Mener à terme le procès que le tueur de Concordia intente à cinq anciens collègues, presque 19 ans après la tuerie, est une grande résolution que le juge François Rolland a prise au début de l'année. Et pour la tenir, il est prêt à aller visiter la cellule de Valery Fabrikant, à lui fournir du savon et même à aller lui-même lui acheter des chaussettes de laine pour le tenir au chaud.

«Y a-t-il quelqu'un qui a des chaussettes de laine à fournir à M. Fabrikant?» a demandé le juge Rolland aux gens qui se trouvaient dans la salle d'audience, hier après-midi.

Le juge en chef de la Cour supérieure, qui a décidé de présider lui-même ce procès plutôt que de l'imposer à ses juges, a expliqué qu'il voulait ainsi éviter les distractions inutiles.
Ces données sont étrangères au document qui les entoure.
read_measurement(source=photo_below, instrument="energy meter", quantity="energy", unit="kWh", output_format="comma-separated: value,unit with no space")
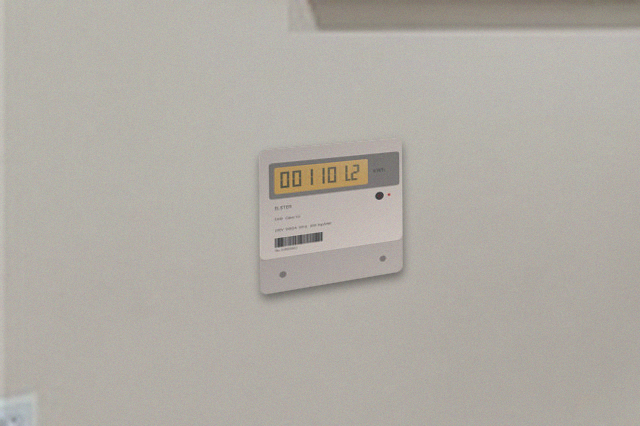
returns 1101.2,kWh
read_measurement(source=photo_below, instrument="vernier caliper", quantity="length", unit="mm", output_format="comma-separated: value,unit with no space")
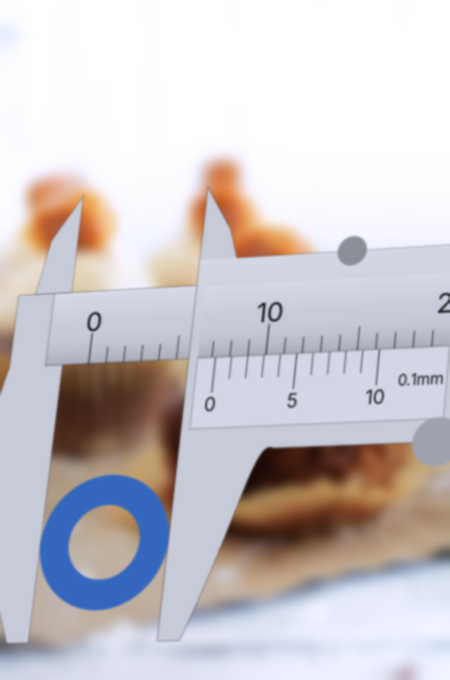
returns 7.2,mm
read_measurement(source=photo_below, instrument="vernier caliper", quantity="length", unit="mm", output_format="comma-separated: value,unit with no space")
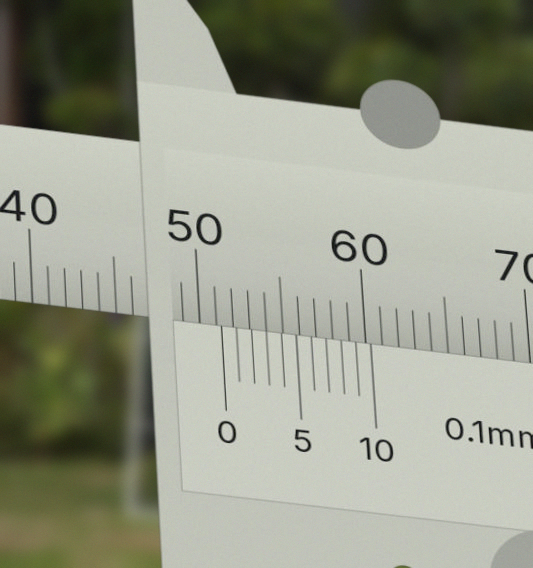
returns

Il a dit qu'il irait lui-même acheter des chaussettes s'il le fallait.

Depuis le début du procès, lundi, Fabrikant s'est plaint de différentes choses, comme de la saleté de sa cellule au palais de justice (à vomir, selon lui), du fait qu'il n'y a pas de savon et qu'il a froid aux pieds. Interrogé à ce sujet, l'un des responsables de la détention a indiqué que la cellule nº 31 (celle de Fabrikant) avait été lavée et désinfectée comme les autres. En ce qui concerne le savon, c'est simple, on n'en fournit pas aux détenus, puisqu'ils sont en transit, a-t-il dit. Le juge lui a alors demandé de faire un effort pour en fournir à Fabrikant. Quant à la propreté de la cellule, le juge a indiqué qu'il irait lui-même voir ce qu'il en est. «Je vais aller faire mon petit tour dans la cellule demain matin», a-t-il dit, en précisant qu'il n'apporterait cependant pas son Ajax.

Le procès doit durer trois semaines et demie. Pour en venir à bout, peut-être même en un temps plus court, le juge a fait comprendre aux avocats et aux agents de la détention qu'il ne fallait pas «s'enfarger dans les fleurs du tapis».
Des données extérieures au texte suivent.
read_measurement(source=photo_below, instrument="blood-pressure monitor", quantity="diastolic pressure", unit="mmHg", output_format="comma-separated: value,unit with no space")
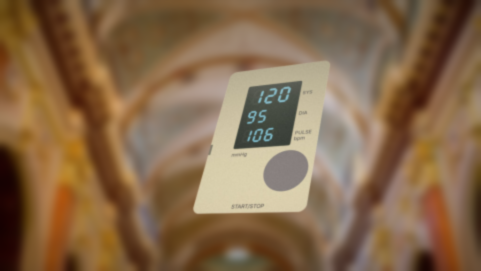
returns 95,mmHg
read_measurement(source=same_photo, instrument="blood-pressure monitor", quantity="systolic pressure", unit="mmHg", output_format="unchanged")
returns 120,mmHg
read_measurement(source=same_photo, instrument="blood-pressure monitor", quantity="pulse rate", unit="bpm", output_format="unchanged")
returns 106,bpm
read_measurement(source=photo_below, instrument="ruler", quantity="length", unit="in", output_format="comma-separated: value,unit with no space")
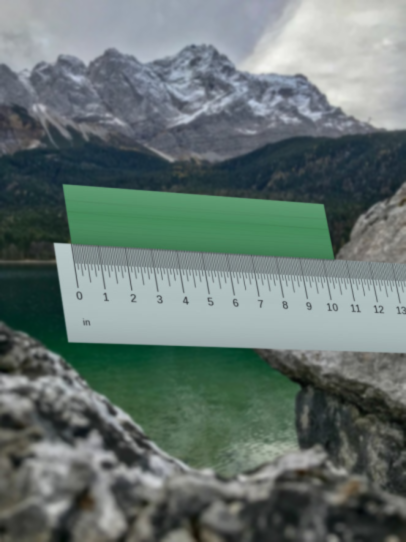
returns 10.5,in
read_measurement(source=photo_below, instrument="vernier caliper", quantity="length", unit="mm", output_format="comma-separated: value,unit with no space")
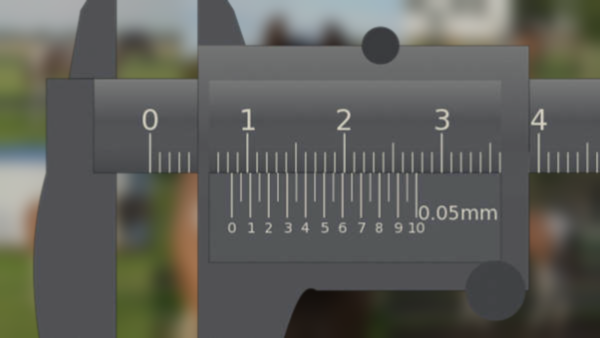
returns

Fabrikant, ex-professeur de génie mécanique qui a abattu quatre collègues en août 1992, purge une peine de prison à vie pour ses crimes. Il a intenté la poursuite civile dont il est question ici en avril 1992. Il réclame 600 000$ en dommages à cinq professeurs, parce qu'il s'est senti obligé de mettre leur nom sur des écrits scientifiques qu'il dit avoir rédigés seul. Le procès a commencé en 2007. Fabrikant a exaspéré deux juges. La seconde, la juge Hélène Morneau, y a mis fin abruptement. La Cour d'appel a ordonné que le procès reprenne là où il avait été interrompu.

Fabrikant, qui aura 71 ans dans quelques jours, a été déclaré plaideur quérulent en 2000. Le présent procès a pu continuer parce qu'il avait intenté sa poursuite avant.